BAGHDAD—Iraqi and U.S. forces have arrested about 100 suspects thought to be crucial to the operations of militant groups in al Qaeda's last haven of north Iraq, the commander of U.S. forces in the area said on Monday.
The Iraqi military launched an offensive against al Qaeda in the northern city of Mosul and surrounding Nineveh province on May 10. It has been largely Iraqi-led, with U.S. forces playing a support role.
Gunmen from Sunni Islamist al Qaeda regrouped in Nineveh after being pushed out of other parts of Iraq. The U.S. military says Mosul is its last major urban stronghold, from where its fighters still stage suicide bomb attacks and assassinations.
"They have arrested upward of about 1,250 individuals, of which about 100 are critical targets," Major-General Mark Hertling told Reuters in a telephone interview from Mosul.
"In the last several weeks, we have either captured or killed several AQI (al Qaeda in Iraq) emirs (commanders), some suicide cell leaders, some military cell leaders," he said, adding that some were from other groups with loose links to al Qaeda.
"Some of them are very senior. I'm talking about military emirs, battalion level commanders in al Qaeda," he said.
Mohammed al-Askari, spokesman for Iraq's Defence Ministry, said Iraqi forces had captured one of the Mosul leaders of al Qaeda on Sunday.
Abdul Khaleq al-Sabawi, head of al Qaeda's military organization in Mosul, was arrested near Tikrit, half-way between Mosul and Baghdad, in Salahuddin province and taken back to Mosul, he said.
Disrupted
Many of the others arrested in the raids were criminals, Hertling said, but the operation had also yielded some al Qaeda fighters the government had not previously known about.
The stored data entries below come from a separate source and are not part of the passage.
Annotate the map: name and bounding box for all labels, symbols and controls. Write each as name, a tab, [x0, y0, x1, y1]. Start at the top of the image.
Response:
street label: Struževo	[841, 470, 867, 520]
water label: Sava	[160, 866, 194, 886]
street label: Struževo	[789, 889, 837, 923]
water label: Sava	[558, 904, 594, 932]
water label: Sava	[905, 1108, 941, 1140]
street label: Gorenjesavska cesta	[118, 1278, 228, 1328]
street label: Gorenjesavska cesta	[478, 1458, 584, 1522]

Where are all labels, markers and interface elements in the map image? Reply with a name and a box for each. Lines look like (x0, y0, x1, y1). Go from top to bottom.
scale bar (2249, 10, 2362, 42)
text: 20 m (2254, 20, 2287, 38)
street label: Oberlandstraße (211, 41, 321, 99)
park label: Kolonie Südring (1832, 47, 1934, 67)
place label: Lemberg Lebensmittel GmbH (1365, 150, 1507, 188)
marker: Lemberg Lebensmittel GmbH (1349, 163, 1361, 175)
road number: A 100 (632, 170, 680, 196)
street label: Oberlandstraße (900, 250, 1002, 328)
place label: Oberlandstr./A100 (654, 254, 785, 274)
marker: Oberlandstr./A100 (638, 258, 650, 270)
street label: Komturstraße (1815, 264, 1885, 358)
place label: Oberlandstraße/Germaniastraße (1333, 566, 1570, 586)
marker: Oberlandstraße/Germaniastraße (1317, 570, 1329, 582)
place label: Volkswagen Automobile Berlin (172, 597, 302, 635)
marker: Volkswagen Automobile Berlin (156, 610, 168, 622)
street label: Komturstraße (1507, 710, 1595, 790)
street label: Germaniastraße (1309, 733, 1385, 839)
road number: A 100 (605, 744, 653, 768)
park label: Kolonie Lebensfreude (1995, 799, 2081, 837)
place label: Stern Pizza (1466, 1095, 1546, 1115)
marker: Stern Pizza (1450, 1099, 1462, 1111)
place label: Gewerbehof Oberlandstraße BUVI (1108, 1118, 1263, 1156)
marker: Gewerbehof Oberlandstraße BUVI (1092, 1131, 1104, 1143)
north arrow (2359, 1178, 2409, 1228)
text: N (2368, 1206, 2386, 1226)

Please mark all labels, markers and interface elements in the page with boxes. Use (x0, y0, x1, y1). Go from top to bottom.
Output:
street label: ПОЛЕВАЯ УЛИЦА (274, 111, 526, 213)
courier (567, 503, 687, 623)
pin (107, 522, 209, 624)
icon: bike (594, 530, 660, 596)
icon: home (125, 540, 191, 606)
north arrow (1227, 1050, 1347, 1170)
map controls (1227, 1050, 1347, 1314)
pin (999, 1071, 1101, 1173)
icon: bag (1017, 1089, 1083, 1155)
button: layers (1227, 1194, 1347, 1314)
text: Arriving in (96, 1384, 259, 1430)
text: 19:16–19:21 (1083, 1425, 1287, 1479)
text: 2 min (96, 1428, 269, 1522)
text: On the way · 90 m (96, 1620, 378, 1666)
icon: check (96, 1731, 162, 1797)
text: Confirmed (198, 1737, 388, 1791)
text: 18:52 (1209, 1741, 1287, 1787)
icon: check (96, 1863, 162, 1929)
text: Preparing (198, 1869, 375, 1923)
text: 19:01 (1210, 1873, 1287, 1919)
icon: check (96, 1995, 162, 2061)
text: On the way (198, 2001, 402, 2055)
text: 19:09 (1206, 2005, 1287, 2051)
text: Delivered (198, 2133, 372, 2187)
Two hundred on a list of al Qaeda targets were still at large.
"We are getting some intelligence that they have been very disrupted," Hertling said. "We've significantly reduced the number of attacks in the city."
The number of attacks attributed by the U.S. military and Iraqi officials to al Qaeda has fallen notably in recent weeks.
U.S. officials blame al Qaeda for most big bombings in Iraq, including an attack on a Shi'ite shrine in Samarra in February 2006 that set off a wave of sectarian killings that nearly tipped Iraq into all-out civil war.
An influx of U.S. troops last year and a decision by Sunni Arab tribes to turn against al Qaeda enabled U.S. and Iraqi forces to push the militants out of Baghdad and the western province of Anbar, their former strongholds.
The U.S. military says al Qaeda in Iraq is largely foreign-led but that its foot soldiers are mainly Iraqis.
Iraq's Sunni Arab vice president called on the U.S. military on Monday to make an example of an American soldier who used a copy of the Koran for target practice, demanding he receive the "most severe punishment".
Vice President Tareq al-Hashemi said he had received an official apology from the U.S. military in a meeting with Lieutenant-General Lloyd Austin, the number two U.S. military commander in Iraq.
The soldier was disciplined and removed from Iraq after a copy of the Muslim holy book was found pocked with bullet holes at a shooting range, the U.S. military said on Sunday.